Truth: It’s an ice-cream apocalypse. It’s running down the stick and onto my clothes and the floor. I’ve got melted chocolate on my hands, my face and in my hair. It’s a race against time to consume it before it disappears.

Lies, Magnum, lies. Or perhaps I just eat like a pig?

What about you guys? Do certain adverts annoy you?

You can also find me on Twitter and Tumblr @suzie81blog

 

25 thoughts on “The Ice-Cream Adverts Lie To Me

  1. Yea, now that you mention magnum – how about those chocolate adverts. It does not really matter which one. You know – how come the lady who with her red velvet lips, sensually bites into that piece of chocolate and then closes her perfectly make-upt eyes is always so darn sensual? Thin? It annoys me. What is wrong with a few curves? Us curvy chicks can also be darn sensual.

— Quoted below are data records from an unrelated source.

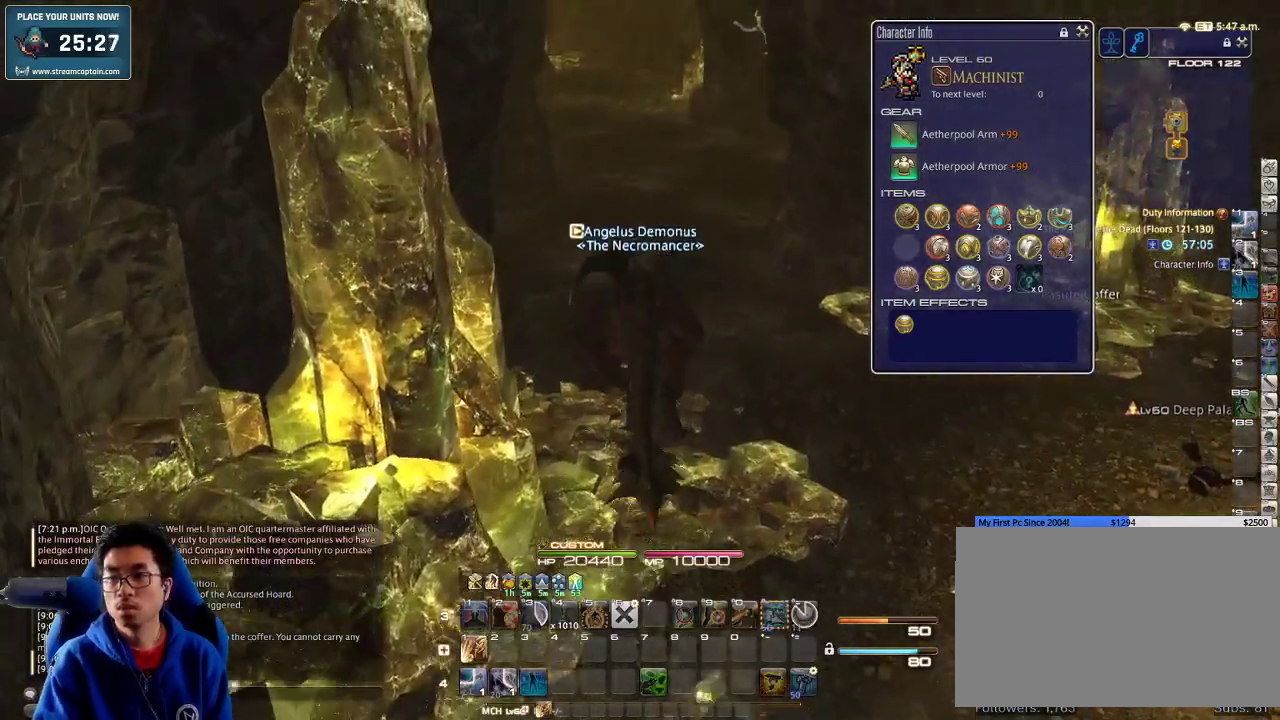
{"keys": ["w"], "events": [[333, "space", "down"], [467, "space", "up"]]}
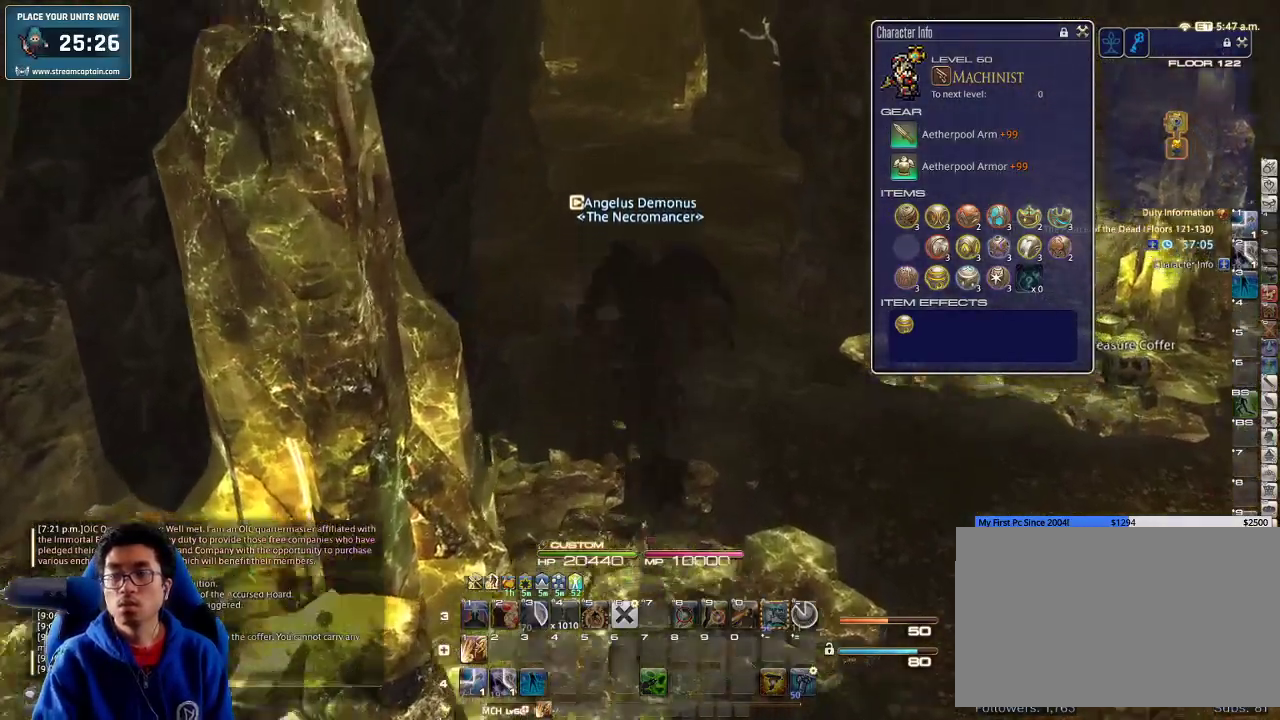
{"keys": ["p", "w"], "events": [[500, "p", "down"]]}
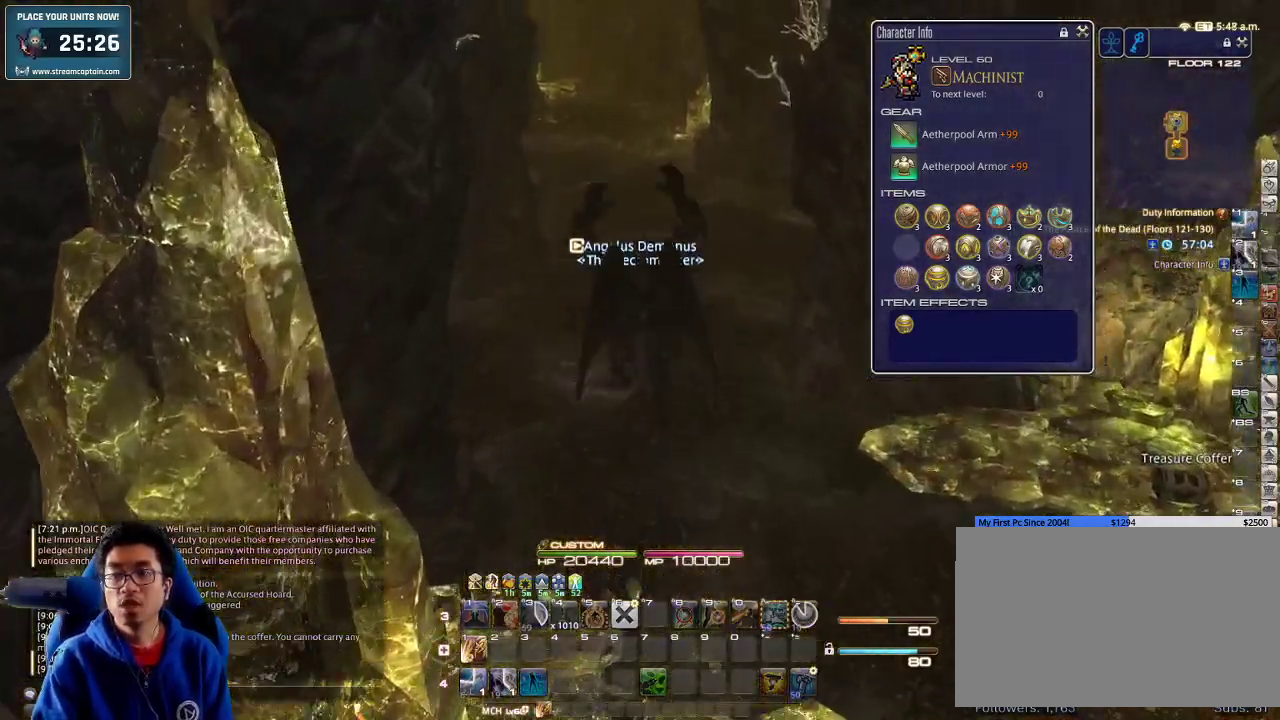
{"keys": ["w"], "events": [[100, "p", "up"]]}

  2. Just go with it. If it makes you feel any better, think about what it would be like dealing with summer ice cream bars with a beard. It ain’t pretty, I’ll tell you that.

  3. I’m often annoyed by ALL adverts. Quite frankly, it’s why I don’t listen to the radio or watch live television. I think there’s something wrong with me.

  4. Pretty much all ads annoy them…their very purpose is to manipulate people into purchasing a particular thing…the concept is icky.

    On another note, as “magnums” are a type of condom here (and not ice cream at all), I read this entire post with a strange visual. 😉

  5. Yeah, those Magnum ice cream commercials make me laugh all the time. The name is probably not an accident either. The Magnum condoms are the extra large ones and that damn ice cream bar is huge. They make the ice cream look delicious so women would want to buy it and they gave it the name of a condom so men would have inappropriate visuals while watching the commercials and go buy the ice cream so they can watch the woman in their lives eat it. It’s brilliant if you think about it…
    LOL

  6. I do find all those ice-cream advertisements unbelievable, the only TV advertisements that annoy me are those food ads like Burger King, Taco Bell, how they make the food look so “advertising” so delicious, it makes me me hungry and when you get the food, it’s a big disappointment.